The girl nodded, gaze drifting back to her flapping arm. “I used to be scared, then I came to the same sort of conclusion.”

A moment passed in silence.

“But wait!” she started, there’s more — “What about heaven?”

“What about it?”

“Do you believe in it?”

I inhaled. My mother and father believed in it, probably because my grandparents instilled it in them. They never forced me to care much about church or the bible, and after the accident my father believed my mother was inside the pearly white gates in the sky, the big man giving her the tour of the place with a clipboard in his hand and clouds under their feet, but he never made me believe the same. Some kids at school told me my mom was in a hole in the ground and that was that. My father had a few choice words for their parents, no one talked about it again with me.

“Yeah, I guess I do.”

“Really had to ponder that one, huh?” she gave me a polite smile.

Do you? I wanted to ask but didn’t. No more hole-in-the-ground talk for me tonight.

“It’s okay, I do too. Maybe I shouldn’t, I don’t know. Gets my hopes up. But that’s what it’s supposed to do, right?”

I nodded. The comforting thought that you’re still here when you’re no longer here.

“I hope when I die, I’m wrong and there’s nothing out there anymore.”

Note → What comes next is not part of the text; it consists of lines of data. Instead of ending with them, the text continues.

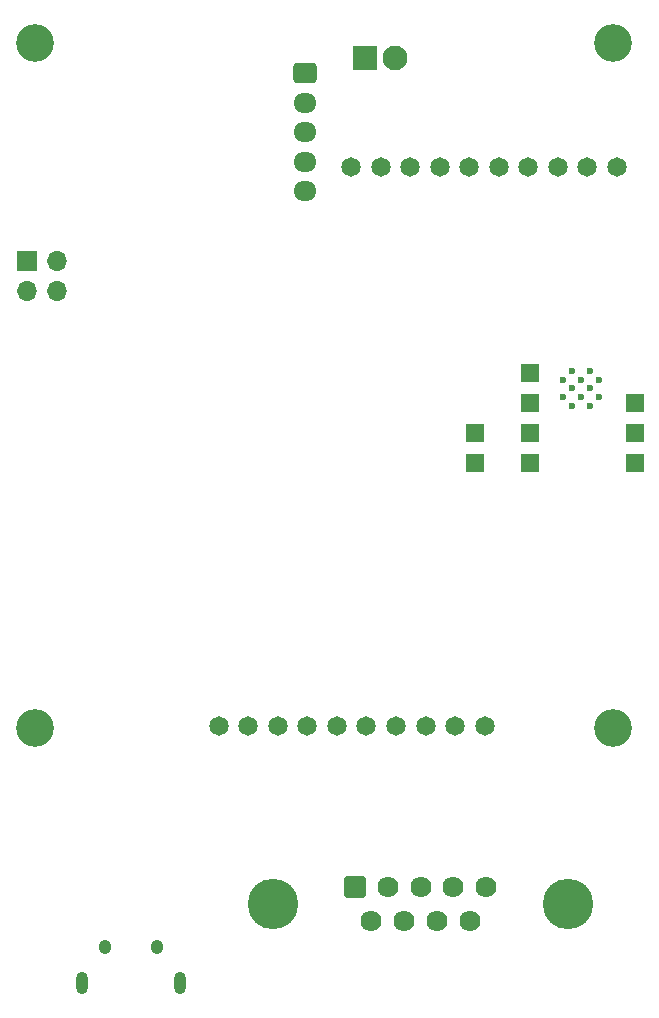
<source format=gbs>
%TF.GenerationSoftware,KiCad,Pcbnew,8.0.5*%
%TF.CreationDate,2024-11-16T16:01:41-06:00*%
%TF.ProjectId,ControllerPCB,436f6e74-726f-46c6-9c65-725043422e6b,rev?*%
%TF.SameCoordinates,Original*%
%TF.FileFunction,Soldermask,Bot*%
%TF.FilePolarity,Negative*%
%FSLAX46Y46*%
G04 Gerber Fmt 4.6, Leading zero omitted, Abs format (unit mm)*
G04 Created by KiCad (PCBNEW 8.0.5) date 2024-11-16 16:01:41*
%MOMM*%
%LPD*%
G01*
G04 APERTURE LIST*
G04 Aperture macros list*
%AMRoundRect*
0 Rectangle with rounded corners*
0 $1 Rounding radius*
0 $2 $3 $4 $5 $6 $7 $8 $9 X,Y pos of 4 corners*
0 Add a 4 corners polygon primitive as box body*
4,1,4,$2,$3,$4,$5,$6,$7,$8,$9,$2,$3,0*
0 Add four circle primitives for the rounded corners*
1,1,$1+$1,$2,$3*
1,1,$1+$1,$4,$5*
1,1,$1+$1,$6,$7*
1,1,$1+$1,$8,$9*
0 Add four rect primitives between the rounded corners*
20,1,$1+$1,$2,$3,$4,$5,0*
20,1,$1+$1,$4,$5,$6,$7,0*
20,1,$1+$1,$6,$7,$8,$9,0*
20,1,$1+$1,$8,$9,$2,$3,0*%
G04 Aperture macros list end*
%ADD10O,1.000000X1.900000*%
%ADD11O,1.050000X1.250000*%
%ADD12R,1.500000X1.500000*%
%ADD13R,1.700000X1.700000*%
%ADD14O,1.700000X1.700000*%
%ADD15C,1.651000*%
%ADD16C,3.200000*%
%ADD17C,0.600000*%
%ADD18C,4.270000*%
%ADD19C,1.779000*%
%ADD20RoundRect,0.102000X0.787500X0.787500X-0.787500X0.787500X-0.787500X-0.787500X0.787500X-0.787500X0*%
%ADD21RoundRect,0.250000X-0.725000X0.600000X-0.725000X-0.600000X0.725000X-0.600000X0.725000X0.600000X0*%
%ADD22O,1.950000X1.700000*%
%ADD23R,2.100000X2.100000*%
%ADD24C,2.100000*%
G04 APERTURE END LIST*
D10*
X36226643Y-129842442D03*
D11*
X38176643Y-126842442D03*
X42626643Y-126842442D03*
D10*
X44576643Y-129842442D03*
D12*
X69551239Y-85876037D03*
X69551239Y-83336037D03*
X83041239Y-80796037D03*
X74151239Y-80796037D03*
X74151239Y-83336037D03*
X74151239Y-85876037D03*
X83041239Y-85876037D03*
D13*
X31626239Y-68711037D03*
D14*
X31626239Y-71251037D03*
X34166239Y-68711037D03*
X34166239Y-71251037D03*
D15*
X81531239Y-60773237D03*
X79031239Y-60773237D03*
X76531239Y-60773237D03*
X74031239Y-60773237D03*
X71531239Y-60773237D03*
X69031239Y-60773237D03*
X66531239Y-60773237D03*
X64031239Y-60773237D03*
X61531239Y-60773237D03*
X59031239Y-60773237D03*
D12*
X83041239Y-83336037D03*
D15*
X70341239Y-108101037D03*
X67841239Y-108101037D03*
X65341239Y-108101037D03*
X62841239Y-108101037D03*
X60341239Y-108101037D03*
X57841239Y-108101037D03*
X55341239Y-108101037D03*
X52841239Y-108101037D03*
X50341239Y-108101037D03*
X47841239Y-108101037D03*
D16*
X32241239Y-50316037D03*
D17*
X79245239Y-78037637D03*
X77745239Y-78037637D03*
X79995239Y-78787637D03*
X78495239Y-78787637D03*
X76995239Y-78787637D03*
X79245239Y-79537637D03*
X77745239Y-79537637D03*
X79995239Y-80287637D03*
X78495239Y-80287637D03*
X76995239Y-80287637D03*
X79245239Y-81037637D03*
X77745239Y-81037637D03*
D18*
X52421239Y-123191037D03*
X77411239Y-123191037D03*
D19*
X69071239Y-124611037D03*
X66301239Y-124611037D03*
X63531239Y-124611037D03*
X60761239Y-124611037D03*
X70456239Y-121771037D03*
X67686239Y-121771037D03*
X64916239Y-121771037D03*
X62146239Y-121771037D03*
D20*
X59376239Y-121771037D03*
D16*
X81241239Y-108316037D03*
D21*
X55101239Y-52856037D03*
D22*
X55101239Y-55356037D03*
X55101239Y-57856037D03*
X55101239Y-60356037D03*
X55101239Y-62856037D03*
D12*
X74151239Y-78256037D03*
D23*
X60181239Y-51586037D03*
D24*
X62721239Y-51586037D03*
D16*
X81241239Y-50316037D03*
X32241239Y-108316037D03*
M02*

</source>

“Why?” I said, looking up at her.

“I don’t want to feel the pain I do right now.”

In the mirror, she just sat there, her gaze fixed outside on nothing. She looked through the road and straight to the void beyond. I was right when I said I could see it in her eyes, whatever pain she must’ve been feeling, but her look was just so absent and wooden. It was the same look my father had when he had the remote in one hand and a can of beer in the other, all night every night until I moved out. But I didn’t want to push her, like how I never wanted to push my father until I realized I should have, but by then it was too late.

“Are you okay?”

My words hung there, dangling between us until she finally acknowledged them.

“I have cancer,” she said. “It’s in my kidney. Stage four, inoperable.”